God, neither was she. He’d always assumed that her quietude had morphed from middle school shyness to teenage nonchalance, the kind that came with the social shield provided by popularity. He definitely never assumed that she ever thought of him. When she said he’d looked different, she wasn’t wrong. When he’d gotten to high school, he’d changed his whole look. He wanted some bite, some edge. He was tired of being the quiet, skinny metalhead who everybody picked on. He wanted to be tough. He wanted to be feared. He wanted to be left alone.
But never by her.
It was where he’d miscalculated—coming across as mean and scary to everyone meant coming across as mean and scary to Chrissy Cunningham, his first crush, first kiss, Queen of Hawkins High, girl of his dreams. Cheerleader. Jason Carver’s girlfriend. Unavailable, anxious mess of a girl who was now asking to buy drugs. And if he lacked any self-preservation skills, he would’ve given them to her for free, because god fucking damnit, he was absolutely in love with her.
Fifteen for a half ounce was an insanely good deal. For her, obviously, not him. No, he was losing money on this sale. But he didn’t care. He just wanted to make her think he was… well, cool. In his own way, at least.

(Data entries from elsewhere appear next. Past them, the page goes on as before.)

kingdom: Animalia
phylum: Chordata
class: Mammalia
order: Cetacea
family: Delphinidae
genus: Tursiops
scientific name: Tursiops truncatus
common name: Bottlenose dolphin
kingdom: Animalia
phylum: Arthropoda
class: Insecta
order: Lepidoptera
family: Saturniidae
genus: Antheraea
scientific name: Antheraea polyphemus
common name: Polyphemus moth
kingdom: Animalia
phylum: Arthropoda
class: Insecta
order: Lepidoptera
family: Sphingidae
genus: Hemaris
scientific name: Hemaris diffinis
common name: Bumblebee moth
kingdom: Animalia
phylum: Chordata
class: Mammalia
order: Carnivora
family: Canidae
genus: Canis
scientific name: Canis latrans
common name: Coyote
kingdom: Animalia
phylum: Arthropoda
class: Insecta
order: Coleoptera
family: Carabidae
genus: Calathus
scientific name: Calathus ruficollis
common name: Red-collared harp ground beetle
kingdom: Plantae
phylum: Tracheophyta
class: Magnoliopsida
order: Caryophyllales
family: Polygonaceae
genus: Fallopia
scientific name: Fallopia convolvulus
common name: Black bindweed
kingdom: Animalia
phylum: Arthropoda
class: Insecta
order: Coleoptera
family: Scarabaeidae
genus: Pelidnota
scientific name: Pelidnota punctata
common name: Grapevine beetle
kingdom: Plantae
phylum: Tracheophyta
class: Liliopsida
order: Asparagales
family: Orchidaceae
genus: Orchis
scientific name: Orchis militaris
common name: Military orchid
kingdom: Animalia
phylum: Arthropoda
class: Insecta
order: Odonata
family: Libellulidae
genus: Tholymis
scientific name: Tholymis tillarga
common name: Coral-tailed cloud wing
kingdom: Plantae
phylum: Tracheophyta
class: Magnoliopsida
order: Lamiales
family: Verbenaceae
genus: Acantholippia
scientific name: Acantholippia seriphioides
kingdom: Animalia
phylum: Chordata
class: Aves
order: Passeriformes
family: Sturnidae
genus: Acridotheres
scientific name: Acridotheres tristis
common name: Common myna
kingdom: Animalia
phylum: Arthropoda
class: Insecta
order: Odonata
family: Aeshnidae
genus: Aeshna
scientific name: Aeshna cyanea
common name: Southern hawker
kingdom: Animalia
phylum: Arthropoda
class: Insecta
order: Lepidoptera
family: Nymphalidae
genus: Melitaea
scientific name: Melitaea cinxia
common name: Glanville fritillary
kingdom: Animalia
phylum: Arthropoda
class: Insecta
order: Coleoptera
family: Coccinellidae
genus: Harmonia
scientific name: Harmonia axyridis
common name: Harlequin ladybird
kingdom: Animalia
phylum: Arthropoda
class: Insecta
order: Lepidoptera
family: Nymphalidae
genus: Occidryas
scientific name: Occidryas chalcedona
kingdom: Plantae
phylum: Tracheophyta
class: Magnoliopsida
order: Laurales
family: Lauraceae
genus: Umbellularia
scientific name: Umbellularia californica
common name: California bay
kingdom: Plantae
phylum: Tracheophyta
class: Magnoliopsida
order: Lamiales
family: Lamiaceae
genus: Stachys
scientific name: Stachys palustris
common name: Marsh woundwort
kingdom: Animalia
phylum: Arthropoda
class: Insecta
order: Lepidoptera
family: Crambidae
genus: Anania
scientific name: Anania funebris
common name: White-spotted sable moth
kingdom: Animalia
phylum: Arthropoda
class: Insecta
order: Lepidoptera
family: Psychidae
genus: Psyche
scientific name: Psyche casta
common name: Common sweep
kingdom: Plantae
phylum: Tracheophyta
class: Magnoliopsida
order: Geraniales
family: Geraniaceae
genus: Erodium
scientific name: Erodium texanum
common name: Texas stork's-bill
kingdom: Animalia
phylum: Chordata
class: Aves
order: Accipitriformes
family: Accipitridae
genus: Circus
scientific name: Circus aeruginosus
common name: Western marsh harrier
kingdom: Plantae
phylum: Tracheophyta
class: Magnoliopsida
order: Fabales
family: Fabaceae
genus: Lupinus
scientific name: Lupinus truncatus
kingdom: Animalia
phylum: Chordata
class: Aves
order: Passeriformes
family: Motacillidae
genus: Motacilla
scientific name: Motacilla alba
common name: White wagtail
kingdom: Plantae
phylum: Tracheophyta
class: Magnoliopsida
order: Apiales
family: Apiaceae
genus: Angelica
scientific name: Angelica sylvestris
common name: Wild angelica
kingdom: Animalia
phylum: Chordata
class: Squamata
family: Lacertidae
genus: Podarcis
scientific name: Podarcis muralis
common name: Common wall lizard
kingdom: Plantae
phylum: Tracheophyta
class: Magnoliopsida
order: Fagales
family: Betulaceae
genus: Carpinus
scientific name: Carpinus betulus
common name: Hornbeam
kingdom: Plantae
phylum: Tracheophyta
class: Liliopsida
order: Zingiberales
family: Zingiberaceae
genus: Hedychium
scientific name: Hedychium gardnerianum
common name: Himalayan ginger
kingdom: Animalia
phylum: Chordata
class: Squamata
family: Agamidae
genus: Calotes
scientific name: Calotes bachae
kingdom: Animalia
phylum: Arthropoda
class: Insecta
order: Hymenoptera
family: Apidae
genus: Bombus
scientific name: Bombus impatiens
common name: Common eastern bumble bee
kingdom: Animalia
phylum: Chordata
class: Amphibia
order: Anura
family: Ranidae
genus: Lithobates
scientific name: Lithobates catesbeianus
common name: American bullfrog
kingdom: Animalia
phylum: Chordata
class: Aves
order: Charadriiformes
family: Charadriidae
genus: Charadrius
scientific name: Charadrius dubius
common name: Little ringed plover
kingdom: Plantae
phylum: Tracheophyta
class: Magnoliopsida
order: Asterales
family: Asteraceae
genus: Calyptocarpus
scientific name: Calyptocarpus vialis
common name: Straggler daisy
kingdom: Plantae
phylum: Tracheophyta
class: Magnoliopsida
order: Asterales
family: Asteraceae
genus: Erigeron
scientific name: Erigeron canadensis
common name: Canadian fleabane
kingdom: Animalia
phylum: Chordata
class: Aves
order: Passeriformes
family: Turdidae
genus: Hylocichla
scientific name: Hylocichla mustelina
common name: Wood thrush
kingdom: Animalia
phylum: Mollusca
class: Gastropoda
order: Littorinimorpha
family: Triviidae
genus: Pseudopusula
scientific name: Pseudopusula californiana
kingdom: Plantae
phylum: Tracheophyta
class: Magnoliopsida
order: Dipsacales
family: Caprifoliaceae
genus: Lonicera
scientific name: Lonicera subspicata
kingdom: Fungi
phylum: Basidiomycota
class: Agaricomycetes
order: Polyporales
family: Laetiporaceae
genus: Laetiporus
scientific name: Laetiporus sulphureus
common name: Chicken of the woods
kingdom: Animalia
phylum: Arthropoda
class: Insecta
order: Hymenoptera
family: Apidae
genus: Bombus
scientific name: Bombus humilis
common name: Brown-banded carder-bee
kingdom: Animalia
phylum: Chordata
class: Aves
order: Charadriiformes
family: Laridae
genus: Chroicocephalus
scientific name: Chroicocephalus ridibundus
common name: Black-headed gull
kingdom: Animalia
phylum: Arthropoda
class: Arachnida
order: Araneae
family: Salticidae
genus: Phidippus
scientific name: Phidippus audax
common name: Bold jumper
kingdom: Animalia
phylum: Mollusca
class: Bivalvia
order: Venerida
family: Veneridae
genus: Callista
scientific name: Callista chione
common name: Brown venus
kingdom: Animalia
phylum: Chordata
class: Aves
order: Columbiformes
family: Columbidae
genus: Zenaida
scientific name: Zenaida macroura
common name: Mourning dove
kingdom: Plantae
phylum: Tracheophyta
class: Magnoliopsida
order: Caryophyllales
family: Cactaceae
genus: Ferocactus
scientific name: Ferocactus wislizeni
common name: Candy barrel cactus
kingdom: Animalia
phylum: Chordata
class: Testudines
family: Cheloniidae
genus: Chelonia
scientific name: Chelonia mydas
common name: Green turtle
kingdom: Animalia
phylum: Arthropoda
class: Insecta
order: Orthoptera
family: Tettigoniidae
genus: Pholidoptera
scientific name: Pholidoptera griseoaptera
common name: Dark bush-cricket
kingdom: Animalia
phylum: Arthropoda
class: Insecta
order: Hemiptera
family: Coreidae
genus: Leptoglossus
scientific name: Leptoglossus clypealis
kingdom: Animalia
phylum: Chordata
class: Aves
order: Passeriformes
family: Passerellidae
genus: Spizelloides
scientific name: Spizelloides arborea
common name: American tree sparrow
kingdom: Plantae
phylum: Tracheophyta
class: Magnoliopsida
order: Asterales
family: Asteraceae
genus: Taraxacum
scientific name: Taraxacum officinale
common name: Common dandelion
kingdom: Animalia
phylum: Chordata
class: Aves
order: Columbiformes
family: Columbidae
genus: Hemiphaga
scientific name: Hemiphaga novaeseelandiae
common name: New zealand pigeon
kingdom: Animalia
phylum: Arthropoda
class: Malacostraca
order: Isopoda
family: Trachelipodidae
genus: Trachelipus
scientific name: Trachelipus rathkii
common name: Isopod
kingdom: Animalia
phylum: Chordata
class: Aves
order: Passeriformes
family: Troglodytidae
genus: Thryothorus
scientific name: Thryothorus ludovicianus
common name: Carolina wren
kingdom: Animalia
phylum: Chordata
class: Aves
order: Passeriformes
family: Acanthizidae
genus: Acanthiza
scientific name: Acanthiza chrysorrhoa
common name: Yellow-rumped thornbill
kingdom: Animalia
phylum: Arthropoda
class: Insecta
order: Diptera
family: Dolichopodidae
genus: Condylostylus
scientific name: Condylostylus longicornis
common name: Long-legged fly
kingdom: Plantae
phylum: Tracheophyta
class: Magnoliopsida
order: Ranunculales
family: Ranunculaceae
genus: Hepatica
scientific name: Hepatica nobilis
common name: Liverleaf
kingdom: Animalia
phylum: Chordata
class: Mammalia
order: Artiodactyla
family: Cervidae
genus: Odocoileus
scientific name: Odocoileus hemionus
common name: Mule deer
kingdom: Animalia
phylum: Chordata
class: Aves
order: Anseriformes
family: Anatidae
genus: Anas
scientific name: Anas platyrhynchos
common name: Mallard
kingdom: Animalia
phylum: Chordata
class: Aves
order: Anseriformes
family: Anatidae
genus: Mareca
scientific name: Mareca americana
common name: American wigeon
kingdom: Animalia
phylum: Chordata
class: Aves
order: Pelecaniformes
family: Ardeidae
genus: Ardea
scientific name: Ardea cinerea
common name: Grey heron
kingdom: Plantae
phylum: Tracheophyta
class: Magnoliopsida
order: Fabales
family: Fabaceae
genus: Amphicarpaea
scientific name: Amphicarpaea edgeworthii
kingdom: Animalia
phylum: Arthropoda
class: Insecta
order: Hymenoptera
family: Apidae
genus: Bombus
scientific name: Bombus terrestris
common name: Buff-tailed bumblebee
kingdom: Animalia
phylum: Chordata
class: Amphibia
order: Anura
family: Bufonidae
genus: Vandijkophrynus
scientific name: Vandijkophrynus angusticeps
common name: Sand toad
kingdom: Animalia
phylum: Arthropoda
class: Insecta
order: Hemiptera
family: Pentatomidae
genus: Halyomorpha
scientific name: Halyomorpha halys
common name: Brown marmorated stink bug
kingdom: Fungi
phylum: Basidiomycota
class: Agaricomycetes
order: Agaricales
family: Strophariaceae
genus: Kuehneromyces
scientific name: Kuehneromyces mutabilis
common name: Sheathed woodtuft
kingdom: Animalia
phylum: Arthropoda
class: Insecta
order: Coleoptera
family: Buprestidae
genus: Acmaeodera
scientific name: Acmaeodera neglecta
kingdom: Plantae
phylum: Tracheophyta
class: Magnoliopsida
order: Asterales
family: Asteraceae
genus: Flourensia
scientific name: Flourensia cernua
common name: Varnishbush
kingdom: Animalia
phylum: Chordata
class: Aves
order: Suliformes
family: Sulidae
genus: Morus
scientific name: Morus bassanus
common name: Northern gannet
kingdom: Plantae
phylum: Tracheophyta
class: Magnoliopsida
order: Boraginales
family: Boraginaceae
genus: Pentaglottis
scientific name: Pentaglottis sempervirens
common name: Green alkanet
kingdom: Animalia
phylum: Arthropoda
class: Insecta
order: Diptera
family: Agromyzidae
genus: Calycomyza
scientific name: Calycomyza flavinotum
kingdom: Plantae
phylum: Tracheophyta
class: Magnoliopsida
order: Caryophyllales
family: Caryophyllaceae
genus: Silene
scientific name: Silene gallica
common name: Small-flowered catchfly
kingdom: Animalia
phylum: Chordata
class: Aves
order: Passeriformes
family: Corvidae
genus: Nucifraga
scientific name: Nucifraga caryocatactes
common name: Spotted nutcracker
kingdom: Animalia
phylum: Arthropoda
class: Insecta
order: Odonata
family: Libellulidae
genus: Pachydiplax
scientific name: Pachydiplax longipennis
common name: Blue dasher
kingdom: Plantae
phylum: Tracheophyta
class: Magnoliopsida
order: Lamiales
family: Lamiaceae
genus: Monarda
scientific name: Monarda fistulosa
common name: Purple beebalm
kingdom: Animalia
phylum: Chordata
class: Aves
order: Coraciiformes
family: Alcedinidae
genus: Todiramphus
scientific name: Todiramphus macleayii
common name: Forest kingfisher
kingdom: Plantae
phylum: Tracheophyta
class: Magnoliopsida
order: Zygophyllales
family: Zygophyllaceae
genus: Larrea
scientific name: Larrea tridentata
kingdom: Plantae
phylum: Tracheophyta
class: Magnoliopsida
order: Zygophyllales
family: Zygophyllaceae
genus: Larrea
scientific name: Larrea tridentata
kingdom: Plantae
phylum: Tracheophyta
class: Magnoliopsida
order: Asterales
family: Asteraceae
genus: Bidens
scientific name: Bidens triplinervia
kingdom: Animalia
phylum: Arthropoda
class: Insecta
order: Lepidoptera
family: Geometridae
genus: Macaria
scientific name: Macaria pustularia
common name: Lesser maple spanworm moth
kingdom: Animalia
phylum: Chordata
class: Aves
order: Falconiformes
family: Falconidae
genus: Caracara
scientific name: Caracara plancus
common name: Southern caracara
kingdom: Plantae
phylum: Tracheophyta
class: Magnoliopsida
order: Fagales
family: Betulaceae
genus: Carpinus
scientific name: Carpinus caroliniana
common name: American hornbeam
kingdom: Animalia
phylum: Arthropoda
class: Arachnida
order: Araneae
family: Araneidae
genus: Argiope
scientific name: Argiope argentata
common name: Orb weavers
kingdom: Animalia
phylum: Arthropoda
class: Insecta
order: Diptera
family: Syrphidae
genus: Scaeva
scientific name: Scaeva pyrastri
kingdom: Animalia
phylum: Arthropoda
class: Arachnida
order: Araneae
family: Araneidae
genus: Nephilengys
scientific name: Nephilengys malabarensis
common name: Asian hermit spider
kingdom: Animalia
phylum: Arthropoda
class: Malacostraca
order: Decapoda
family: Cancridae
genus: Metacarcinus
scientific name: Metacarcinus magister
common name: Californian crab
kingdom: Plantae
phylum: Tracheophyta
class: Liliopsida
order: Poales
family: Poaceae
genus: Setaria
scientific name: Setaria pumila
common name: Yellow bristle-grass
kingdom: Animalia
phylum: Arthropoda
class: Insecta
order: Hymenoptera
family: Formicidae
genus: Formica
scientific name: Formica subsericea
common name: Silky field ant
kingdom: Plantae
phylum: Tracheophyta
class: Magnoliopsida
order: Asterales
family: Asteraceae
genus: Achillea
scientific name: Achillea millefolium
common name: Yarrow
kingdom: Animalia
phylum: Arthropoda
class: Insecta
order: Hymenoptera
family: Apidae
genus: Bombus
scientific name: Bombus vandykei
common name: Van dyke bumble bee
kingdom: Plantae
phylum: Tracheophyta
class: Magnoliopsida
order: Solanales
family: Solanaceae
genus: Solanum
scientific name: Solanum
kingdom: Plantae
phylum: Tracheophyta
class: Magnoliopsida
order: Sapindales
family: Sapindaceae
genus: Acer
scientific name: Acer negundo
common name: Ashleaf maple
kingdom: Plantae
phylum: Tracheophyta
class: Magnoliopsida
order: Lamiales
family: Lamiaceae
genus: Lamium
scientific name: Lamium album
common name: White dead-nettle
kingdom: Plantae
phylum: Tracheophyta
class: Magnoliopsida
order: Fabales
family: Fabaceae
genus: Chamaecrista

“Do you have anything stronger?”
He couldn’t help but think to himself, would a kiss do, princess? But he figured that wasn’t what she had in mind, even if it might just do the trick. He dreamt of getting drunk off her pretty little cupid’s bow. He would bet he could. He would bet that kissing her was as good if not better than doing anything else with any other girl.
Well. Maybe one day he’d kiss her.
At least, he figured, once upon time, she’d kissed him.